**ESTRATTO DELLA FONTE:**
In Fine corsa. La crisi del cristianesimo come religione confessionale (Edizioni Dehoniane Bologna, pp. 270, euro 23) Luca Diotallevi sottolinea che il cristianesimo ha perso il suo carattere eversivo e che ha fondato una politica religiosa di matrice statuale. Dunque, la 'fine' del confessionalismo è un bene per la natura più autentica della fede cristiana?
«Già Lutero e altri con lui avevano sostituito la teoria della due spade (Chiesa e Impero) con quello dei due Regni: lo Stato si occupa dell’al di qua, la Chiesa dell’al di là. Per cui i cristiani erano necessariamente sottoposti al sovrano. Questa situazione poteva avere un suo senso fino all’Ottocento, ma non con la crisi attuale dello Stato. Tanto più che in campo cattolico già il movimento laicale di inizio Novecento, poi quello liturgico, quindi il Concilio Vaticano II e il pensiero di Joseph Ratzinger ci hanno spinto su altre sponde. Del resto la laicità assoluta giacobina non era così distante dalla politica religiosa austroungarica o dalla repressione sovietica: Teresa e Giuseppe usavano il cristia- nesimo rispettandolo, i giacobini non lo rispettavano e lo sostituirono, l’Unione sovietica lo sostituì perseguitandolo e rimpiazzandolo con una propria religione, l’ateismo».
Cosa permette questa fine del confessionalismo?
«Per dirla con parole bibliche, ci concede di recuperare l’altezza, la larghezza, la profondità del cristianesimo. Ovvero scoprire, alla scuola di De Lubac, Von Balthasar, Montini, che il cristianesimo non è un tappare i buchi della modernità. Significa, in definitiva, la differenza tra don Abbondio e fra Cristoforo. O, per dirla con le parole di Pino Colombo, fare teologia anche nel sociale».
In quali aspetti della società contemporanea il cristianesimo può recuperare vitalità?
«Pensiamo al Duc in Altum di Giovanni Paolo II. Purtroppo lo si era interpretato con l’idea: 'Siamo forti, andiamo avanti'. E invece l’invito di papa Wojtyla costituiva l’eco dell’indicazione di Gesù a Pietro: prendere il largo verso nuove rotte, smuovere l’intonaco della Chiesa senza perdere la struttura. In sintesi, il recupero della libertà dentro i confini stessi del cristianesimo ».

**DATI ESTRATTI:**
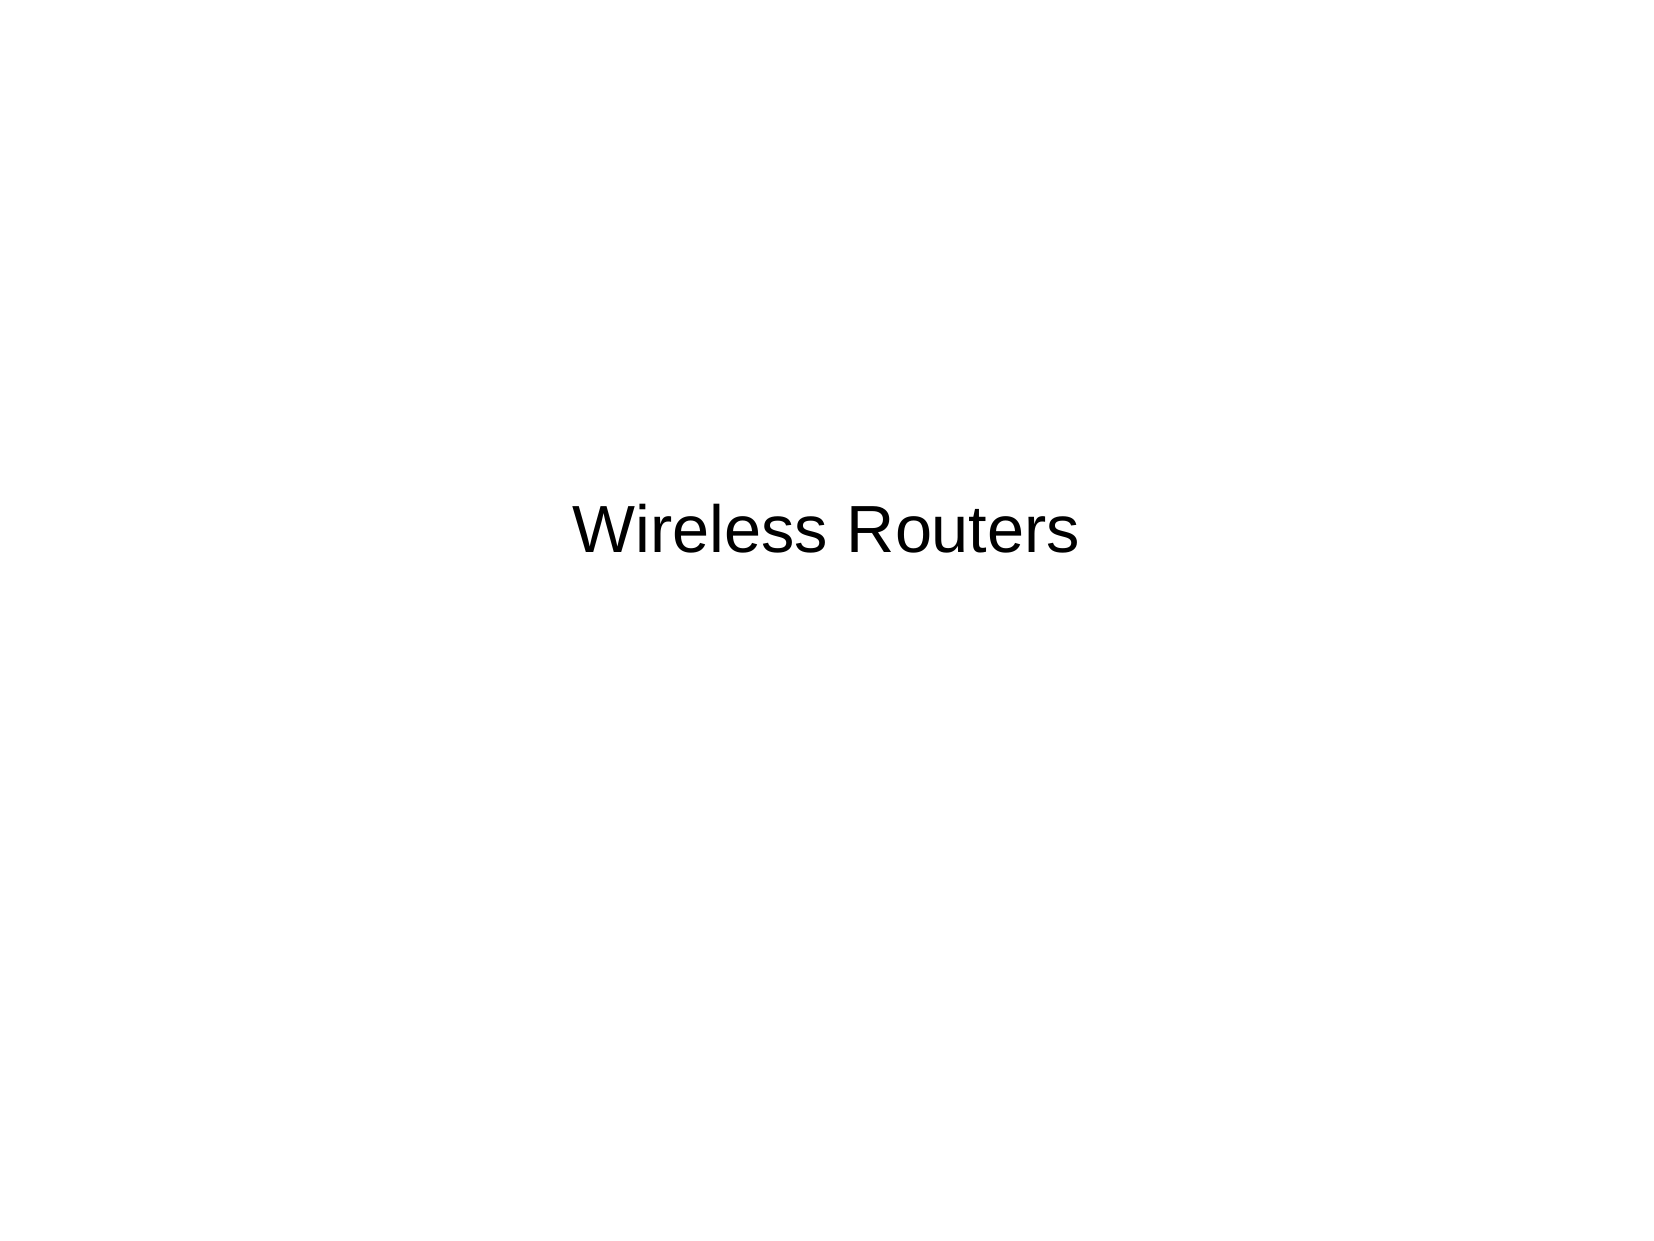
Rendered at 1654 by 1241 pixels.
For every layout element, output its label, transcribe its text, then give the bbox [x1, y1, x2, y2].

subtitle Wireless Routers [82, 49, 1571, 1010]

--

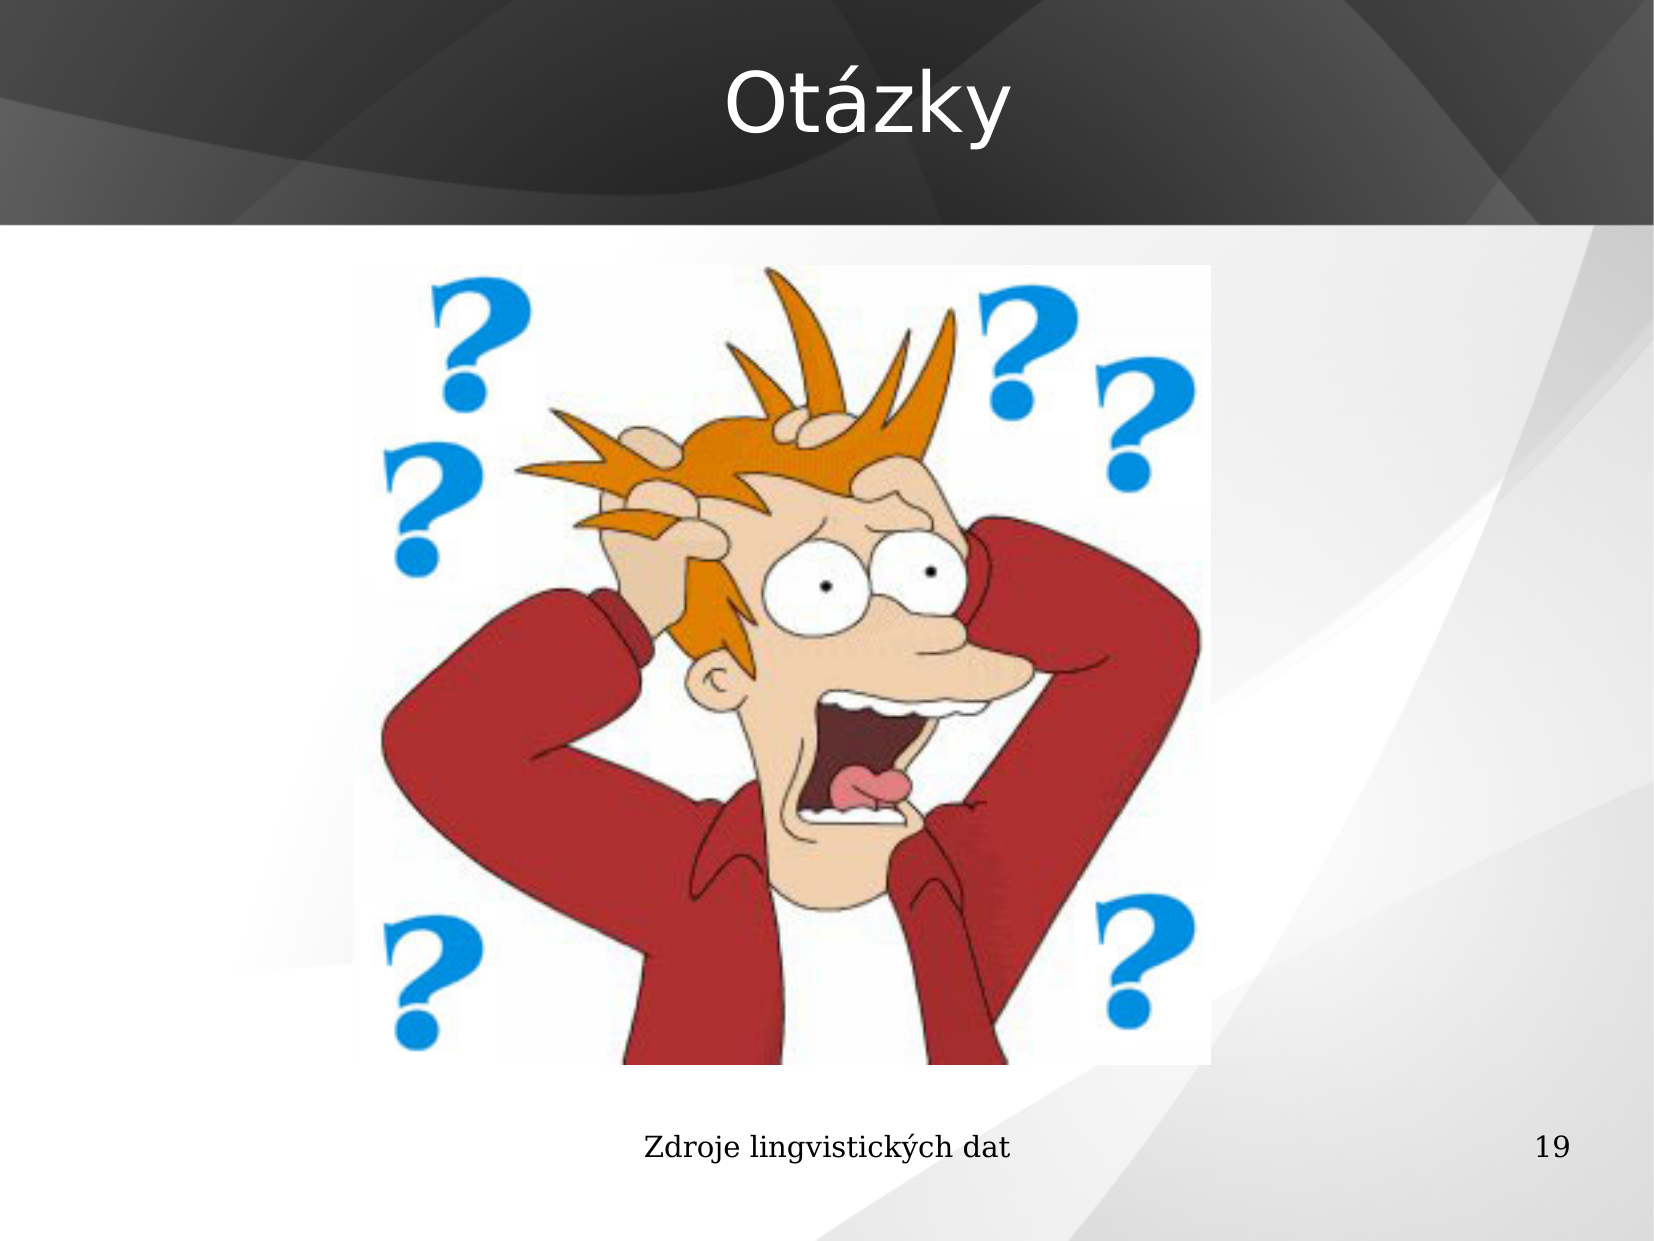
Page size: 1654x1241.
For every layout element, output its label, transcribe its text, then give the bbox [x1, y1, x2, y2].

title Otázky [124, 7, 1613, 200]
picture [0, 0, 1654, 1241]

**LAVORO RICHIESTO:**
A – Riproduci fedelmente il brano dell'intervista che va da "Cosa permette questa" fino a "può recuperare vitalità?".
B – Secondo l'intervista, con quale teoria Lutero e altri sostituirono la teoria delle due spade?
C – Riassumi l'intervista in tre frasi.

**SOLUZIONI PER CONSEGNA:**
A –
Cosa permette questa fine del confessionalismo?
«Per dirla con parole bibliche, ci concede di recuperare l’altezza, la larghezza, la profondità del cristianesimo. Ovvero scoprire, alla scuola di De Lubac, Von Balthasar, Montini, che il cristianesimo non è un tappare i buchi della modernità. Significa, in definitiva, la differenza tra don Abbondio e fra Cristoforo. O, per dirla con le parole di Pino Colombo, fare teologia anche nel sociale».
In quali aspetti della società contemporanea il cristianesimo può recuperare vitalità?

B – Con la teoria dei due Regni.

C – A partire dal libro Fine corsa di Luca Diotallevi, l'intervista osserva che la teoria dei due Regni, che sottoponeva i cristiani al sovrano, poteva avere senso fino all'Ottocento ma non con la crisi attuale dello Stato. La fine del confessionalismo consente di recuperare l'altezza, la larghezza e la profondità del cristianesimo, scoprendo che esso non è un tappare i buchi della modernità. Il Duc in Altum di Giovanni Paolo II viene letto come invito a prendere il largo verso nuove rotte, cioè a recuperare la libertà dentro i confini stessi del cristianesimo.